* PROBLEM DESCRIPTION
The whole listing below should be output again, word for word.

* DATA SHOWN
»»

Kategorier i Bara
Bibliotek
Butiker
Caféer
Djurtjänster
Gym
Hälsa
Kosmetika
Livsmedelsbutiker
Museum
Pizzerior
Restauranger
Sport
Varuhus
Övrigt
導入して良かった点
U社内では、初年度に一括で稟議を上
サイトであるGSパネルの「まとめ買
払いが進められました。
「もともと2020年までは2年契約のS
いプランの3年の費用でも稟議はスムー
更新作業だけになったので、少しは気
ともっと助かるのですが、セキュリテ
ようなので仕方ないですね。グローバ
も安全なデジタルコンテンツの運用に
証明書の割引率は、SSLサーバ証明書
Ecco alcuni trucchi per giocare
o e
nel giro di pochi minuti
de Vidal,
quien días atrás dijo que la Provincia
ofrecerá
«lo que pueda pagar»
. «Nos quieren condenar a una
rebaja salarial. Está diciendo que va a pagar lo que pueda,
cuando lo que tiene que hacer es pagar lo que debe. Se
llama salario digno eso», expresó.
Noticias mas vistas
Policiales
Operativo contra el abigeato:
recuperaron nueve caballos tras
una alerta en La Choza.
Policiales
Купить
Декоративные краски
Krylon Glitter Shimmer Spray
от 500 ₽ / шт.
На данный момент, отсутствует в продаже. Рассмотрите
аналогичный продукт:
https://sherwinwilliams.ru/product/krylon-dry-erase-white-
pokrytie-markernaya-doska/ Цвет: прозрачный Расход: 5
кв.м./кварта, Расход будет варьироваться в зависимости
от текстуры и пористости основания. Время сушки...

««

* TASK RESPONSE
Kategorier i Bara
Bibliotek
Butiker
Caféer
Djurtjänster
Gym
Hälsa
Kosmetika
Livsmedelsbutiker
Museum
Pizzerior
Restauranger
Sport
Varuhus
Övrigt
導入して良かった点
U社内では、初年度に一括で稟議を上
サイトであるGSパネルの「まとめ買
払いが進められました。
「もともと2020年までは2年契約のS
いプランの3年の費用でも稟議はスムー
更新作業だけになったので、少しは気
ともっと助かるのですが、セキュリテ
ようなので仕方ないですね。グローバ
も安全なデジタルコンテンツの運用に
証明書の割引率は、SSLサーバ証明書
Ecco alcuni trucchi per giocare
o e
nel giro di pochi minuti
de Vidal,
quien días atrás dijo que la Provincia
ofrecerá
«lo que pueda pagar»
. «Nos quieren condenar a una
rebaja salarial. Está diciendo que va a pagar lo que pueda,
cuando lo que tiene que hacer es pagar lo que debe. Se
llama salario digno eso», expresó.
Noticias mas vistas
Policiales
Operativo contra el abigeato:
recuperaron nueve caballos tras
una alerta en La Choza.
Policiales
Купить
Декоративные краски
Krylon Glitter Shimmer Spray
от 500 ₽ / шт.
На данный момент, отсутствует в продаже. Рассмотрите
аналогичный продукт:
https://sherwinwilliams.ru/product/krylon-dry-erase-white-
pokrytie-markernaya-doska/ Цвет: прозрачный Расход: 5
кв.м./кварта, Расход будет варьироваться в зависимости
от текстуры и пористости основания. Время сушки...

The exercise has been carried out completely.